Elites Abusing and Abdicating Their Proper Roles

The Naxalite movement did not succeed. Just like the internal contradiction of elites pretending to be rebels opposed to nationalism and religion, it withered away and never got mass support. Every form of leftism, whether liberalism or Marxism, has always been about a vanguard movement, by “educated and enlightened elites” who think they can decide what’s good or bad for the hoi-polloi while pretending to be a mass movement.

There’s nothing wrong with being elites. Every society has some hierarchy, and both ancient aristocrats and Platonic epistocrats, for example, were openly elite-led. But the difference is in a left-winger pretending to be for the people while working against their interests and pressuring them to conform to his ideas. It ultimately becomes so blatant that it destroys any such left-wing movement from within.

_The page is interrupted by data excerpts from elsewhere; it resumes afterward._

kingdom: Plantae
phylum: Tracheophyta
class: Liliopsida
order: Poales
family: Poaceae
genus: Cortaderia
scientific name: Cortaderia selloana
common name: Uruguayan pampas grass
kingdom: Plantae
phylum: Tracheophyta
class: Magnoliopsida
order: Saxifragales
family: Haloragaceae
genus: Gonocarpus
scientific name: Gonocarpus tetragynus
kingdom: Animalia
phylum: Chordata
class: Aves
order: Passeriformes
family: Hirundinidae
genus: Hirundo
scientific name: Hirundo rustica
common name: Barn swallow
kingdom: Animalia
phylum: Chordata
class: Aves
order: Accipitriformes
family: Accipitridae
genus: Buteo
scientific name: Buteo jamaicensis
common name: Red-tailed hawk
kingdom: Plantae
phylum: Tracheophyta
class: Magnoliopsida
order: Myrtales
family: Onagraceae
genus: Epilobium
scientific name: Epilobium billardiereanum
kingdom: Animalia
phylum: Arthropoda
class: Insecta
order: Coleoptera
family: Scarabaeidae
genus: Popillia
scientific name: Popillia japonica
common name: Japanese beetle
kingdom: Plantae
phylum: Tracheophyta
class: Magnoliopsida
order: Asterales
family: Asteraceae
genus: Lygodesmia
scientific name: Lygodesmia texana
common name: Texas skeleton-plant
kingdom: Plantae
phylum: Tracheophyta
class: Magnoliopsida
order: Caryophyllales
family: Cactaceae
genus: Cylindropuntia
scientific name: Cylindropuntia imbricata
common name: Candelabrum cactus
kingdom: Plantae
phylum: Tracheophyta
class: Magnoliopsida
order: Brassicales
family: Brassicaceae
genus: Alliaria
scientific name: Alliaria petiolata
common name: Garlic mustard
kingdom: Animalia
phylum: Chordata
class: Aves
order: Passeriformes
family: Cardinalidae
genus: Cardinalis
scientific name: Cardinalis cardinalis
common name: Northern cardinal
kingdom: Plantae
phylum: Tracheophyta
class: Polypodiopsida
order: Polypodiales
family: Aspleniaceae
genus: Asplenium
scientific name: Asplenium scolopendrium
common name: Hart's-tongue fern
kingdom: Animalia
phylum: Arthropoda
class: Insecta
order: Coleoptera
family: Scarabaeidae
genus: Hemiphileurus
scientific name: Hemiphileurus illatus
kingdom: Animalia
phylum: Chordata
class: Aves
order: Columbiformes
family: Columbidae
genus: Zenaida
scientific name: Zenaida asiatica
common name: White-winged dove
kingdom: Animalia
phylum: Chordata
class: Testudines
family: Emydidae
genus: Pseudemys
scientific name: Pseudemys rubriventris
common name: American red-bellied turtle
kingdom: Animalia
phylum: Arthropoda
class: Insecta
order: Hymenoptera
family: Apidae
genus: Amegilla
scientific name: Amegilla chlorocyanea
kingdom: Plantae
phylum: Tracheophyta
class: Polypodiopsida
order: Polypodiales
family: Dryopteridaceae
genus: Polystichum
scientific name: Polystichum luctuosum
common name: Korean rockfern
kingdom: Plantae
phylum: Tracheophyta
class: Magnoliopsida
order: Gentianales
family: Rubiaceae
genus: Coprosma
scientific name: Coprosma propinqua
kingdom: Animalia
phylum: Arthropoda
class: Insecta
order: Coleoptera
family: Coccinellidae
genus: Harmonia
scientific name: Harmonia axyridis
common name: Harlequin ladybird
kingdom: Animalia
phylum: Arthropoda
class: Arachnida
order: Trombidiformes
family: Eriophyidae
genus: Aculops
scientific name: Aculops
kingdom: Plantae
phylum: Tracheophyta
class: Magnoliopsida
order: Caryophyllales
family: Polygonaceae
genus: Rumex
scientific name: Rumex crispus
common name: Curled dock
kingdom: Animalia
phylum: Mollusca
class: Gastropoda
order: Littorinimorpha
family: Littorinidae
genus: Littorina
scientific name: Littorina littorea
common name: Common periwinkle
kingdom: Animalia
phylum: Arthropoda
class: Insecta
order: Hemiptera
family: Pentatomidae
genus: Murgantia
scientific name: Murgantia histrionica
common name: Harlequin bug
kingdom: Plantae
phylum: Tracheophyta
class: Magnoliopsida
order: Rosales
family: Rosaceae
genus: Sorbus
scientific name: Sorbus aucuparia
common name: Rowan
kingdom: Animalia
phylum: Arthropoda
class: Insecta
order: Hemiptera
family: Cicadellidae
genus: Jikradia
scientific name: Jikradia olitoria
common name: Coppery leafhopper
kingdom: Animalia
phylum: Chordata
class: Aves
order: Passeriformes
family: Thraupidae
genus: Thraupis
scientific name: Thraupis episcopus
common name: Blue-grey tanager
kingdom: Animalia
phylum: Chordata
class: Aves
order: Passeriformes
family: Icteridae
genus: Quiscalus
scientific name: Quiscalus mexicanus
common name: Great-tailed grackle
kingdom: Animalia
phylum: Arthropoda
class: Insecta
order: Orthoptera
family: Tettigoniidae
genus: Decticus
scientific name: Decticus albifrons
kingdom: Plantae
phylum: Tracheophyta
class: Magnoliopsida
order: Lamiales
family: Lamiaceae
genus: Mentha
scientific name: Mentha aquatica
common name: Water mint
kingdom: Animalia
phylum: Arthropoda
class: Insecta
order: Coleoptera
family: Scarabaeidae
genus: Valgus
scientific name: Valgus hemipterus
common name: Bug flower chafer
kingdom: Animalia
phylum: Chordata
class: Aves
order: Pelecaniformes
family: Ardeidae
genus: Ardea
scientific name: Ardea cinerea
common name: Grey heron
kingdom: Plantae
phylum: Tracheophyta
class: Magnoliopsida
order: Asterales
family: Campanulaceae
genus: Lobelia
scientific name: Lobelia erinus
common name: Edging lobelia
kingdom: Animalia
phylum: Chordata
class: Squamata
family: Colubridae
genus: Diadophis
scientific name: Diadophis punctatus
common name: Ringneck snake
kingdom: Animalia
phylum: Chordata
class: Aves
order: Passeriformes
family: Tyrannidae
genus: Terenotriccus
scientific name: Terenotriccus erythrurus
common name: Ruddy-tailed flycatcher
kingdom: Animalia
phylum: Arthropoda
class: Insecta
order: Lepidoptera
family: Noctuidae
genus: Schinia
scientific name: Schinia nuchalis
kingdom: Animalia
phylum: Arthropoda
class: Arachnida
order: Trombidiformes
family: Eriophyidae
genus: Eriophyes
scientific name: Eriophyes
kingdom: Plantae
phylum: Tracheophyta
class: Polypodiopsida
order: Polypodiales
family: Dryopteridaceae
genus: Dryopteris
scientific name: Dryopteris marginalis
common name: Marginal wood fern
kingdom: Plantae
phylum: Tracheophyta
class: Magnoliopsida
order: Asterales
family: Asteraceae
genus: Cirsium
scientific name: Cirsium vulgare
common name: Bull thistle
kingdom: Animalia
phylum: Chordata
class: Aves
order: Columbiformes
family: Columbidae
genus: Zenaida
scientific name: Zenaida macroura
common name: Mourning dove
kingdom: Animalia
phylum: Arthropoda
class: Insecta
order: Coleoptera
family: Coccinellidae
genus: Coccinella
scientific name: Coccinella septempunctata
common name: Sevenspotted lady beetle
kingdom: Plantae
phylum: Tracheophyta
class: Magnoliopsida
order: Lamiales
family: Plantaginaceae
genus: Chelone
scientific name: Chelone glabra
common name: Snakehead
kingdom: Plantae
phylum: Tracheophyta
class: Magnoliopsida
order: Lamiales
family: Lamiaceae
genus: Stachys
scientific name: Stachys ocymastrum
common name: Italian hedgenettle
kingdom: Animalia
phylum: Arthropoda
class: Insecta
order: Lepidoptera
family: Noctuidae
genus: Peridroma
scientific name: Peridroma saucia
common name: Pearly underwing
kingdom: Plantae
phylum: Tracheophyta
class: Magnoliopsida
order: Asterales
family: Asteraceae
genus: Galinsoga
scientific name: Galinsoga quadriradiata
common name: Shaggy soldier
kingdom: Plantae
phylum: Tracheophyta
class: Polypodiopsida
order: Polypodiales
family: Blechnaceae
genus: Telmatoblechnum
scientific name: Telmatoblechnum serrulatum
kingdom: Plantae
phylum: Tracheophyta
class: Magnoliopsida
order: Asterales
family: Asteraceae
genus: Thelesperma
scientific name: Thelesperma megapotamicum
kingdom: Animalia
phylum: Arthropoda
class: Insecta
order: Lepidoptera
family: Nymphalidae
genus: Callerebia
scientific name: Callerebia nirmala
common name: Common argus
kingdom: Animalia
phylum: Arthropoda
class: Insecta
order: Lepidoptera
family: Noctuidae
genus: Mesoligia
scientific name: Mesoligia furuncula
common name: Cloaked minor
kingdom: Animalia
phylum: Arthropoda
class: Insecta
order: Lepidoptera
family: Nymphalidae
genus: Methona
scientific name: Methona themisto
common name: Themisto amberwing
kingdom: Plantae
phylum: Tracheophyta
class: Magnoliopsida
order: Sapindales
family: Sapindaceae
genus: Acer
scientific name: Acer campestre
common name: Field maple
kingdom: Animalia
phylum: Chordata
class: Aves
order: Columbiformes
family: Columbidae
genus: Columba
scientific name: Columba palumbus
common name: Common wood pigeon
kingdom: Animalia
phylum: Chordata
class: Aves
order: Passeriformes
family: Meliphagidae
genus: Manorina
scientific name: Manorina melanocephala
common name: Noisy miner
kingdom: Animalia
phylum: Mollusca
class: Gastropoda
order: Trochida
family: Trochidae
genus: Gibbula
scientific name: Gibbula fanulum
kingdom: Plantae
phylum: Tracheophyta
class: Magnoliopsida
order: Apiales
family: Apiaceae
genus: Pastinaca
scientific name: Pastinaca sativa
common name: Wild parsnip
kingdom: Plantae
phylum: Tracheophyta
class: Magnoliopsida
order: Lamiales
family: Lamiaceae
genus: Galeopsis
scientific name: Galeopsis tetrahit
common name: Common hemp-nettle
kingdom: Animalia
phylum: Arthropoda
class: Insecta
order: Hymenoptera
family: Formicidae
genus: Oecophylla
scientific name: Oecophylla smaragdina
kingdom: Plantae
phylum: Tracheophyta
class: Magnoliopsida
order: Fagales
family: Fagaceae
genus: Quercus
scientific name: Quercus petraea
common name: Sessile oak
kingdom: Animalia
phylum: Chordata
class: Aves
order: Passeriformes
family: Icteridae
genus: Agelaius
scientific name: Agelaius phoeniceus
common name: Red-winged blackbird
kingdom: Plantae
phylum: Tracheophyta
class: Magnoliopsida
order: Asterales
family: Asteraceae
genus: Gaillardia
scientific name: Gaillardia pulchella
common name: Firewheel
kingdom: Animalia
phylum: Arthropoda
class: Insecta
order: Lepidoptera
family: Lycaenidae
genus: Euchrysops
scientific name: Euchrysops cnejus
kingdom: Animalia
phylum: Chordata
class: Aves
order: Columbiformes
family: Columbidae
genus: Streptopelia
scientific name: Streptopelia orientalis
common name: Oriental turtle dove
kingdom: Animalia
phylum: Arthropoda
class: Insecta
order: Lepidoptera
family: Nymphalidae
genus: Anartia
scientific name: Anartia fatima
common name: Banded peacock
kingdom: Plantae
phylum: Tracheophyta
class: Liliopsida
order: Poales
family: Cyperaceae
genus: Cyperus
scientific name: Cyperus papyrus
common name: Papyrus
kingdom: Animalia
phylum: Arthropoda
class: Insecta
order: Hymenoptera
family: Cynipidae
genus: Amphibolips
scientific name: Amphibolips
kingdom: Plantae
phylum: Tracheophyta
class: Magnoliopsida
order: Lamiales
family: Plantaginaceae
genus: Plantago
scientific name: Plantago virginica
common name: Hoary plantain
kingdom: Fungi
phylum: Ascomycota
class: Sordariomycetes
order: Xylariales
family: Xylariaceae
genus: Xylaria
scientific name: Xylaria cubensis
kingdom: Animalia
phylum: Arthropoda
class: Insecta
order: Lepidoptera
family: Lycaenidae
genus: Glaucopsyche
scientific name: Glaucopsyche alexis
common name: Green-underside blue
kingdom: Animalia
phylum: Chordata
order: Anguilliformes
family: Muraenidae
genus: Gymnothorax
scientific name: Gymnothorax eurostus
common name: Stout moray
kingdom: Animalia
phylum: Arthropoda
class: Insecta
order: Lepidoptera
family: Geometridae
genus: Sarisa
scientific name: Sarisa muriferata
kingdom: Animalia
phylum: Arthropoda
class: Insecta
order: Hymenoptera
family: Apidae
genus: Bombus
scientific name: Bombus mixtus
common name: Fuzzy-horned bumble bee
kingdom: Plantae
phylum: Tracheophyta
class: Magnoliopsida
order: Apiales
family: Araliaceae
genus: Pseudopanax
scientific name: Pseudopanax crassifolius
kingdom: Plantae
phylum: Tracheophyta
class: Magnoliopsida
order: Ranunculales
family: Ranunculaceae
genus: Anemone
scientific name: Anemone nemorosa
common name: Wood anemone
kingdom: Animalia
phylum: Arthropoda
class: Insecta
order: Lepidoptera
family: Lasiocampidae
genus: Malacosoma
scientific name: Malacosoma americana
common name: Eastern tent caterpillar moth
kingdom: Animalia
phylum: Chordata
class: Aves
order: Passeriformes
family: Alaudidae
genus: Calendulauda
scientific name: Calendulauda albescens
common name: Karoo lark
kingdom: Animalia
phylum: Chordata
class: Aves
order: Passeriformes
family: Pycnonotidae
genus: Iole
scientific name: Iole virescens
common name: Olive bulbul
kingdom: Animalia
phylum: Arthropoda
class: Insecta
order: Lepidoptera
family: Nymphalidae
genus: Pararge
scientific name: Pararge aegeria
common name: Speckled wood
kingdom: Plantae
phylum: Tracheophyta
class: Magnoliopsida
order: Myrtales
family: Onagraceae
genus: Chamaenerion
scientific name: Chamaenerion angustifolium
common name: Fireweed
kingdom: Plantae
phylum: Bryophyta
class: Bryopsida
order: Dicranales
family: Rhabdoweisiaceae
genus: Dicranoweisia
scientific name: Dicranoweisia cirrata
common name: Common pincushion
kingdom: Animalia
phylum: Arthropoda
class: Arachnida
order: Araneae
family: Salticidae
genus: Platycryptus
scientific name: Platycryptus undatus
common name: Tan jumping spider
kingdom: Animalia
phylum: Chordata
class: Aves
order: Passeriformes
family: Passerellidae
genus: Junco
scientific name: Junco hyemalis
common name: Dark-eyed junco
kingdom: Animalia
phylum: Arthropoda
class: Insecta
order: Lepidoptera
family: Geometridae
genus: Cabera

Also, the republic of India cracked down brutally in the 1960s and ’70s, in a way that is unthinkable these days in either the United States or even India. Hundreds of students were killed in conflicts with local police; thousands were jailed for life. Thousands more reformed once they realized what they signed up for, or left the movement the moment there was an armed pushback from the state. Others were sent abroad by their rich parents. Like most middle-class citizens, counter-violence broke the back of pretentious rebels.

It is important for Americans, especially Republican lawmakers, to understand and study the Naxalite movement, as it provides a template to understand what is happening now. To think that disintegrated rebel movements without a central organization are not a threat to the republic is simply ahistorical.

It is also idiotic to deem them a movement without a structure. The structure is organic. It spreads, copies, and connects at a grassroots level. And it withers away the moment it faces a concerted political pushback. Whether they face that pushback is contingent on political will.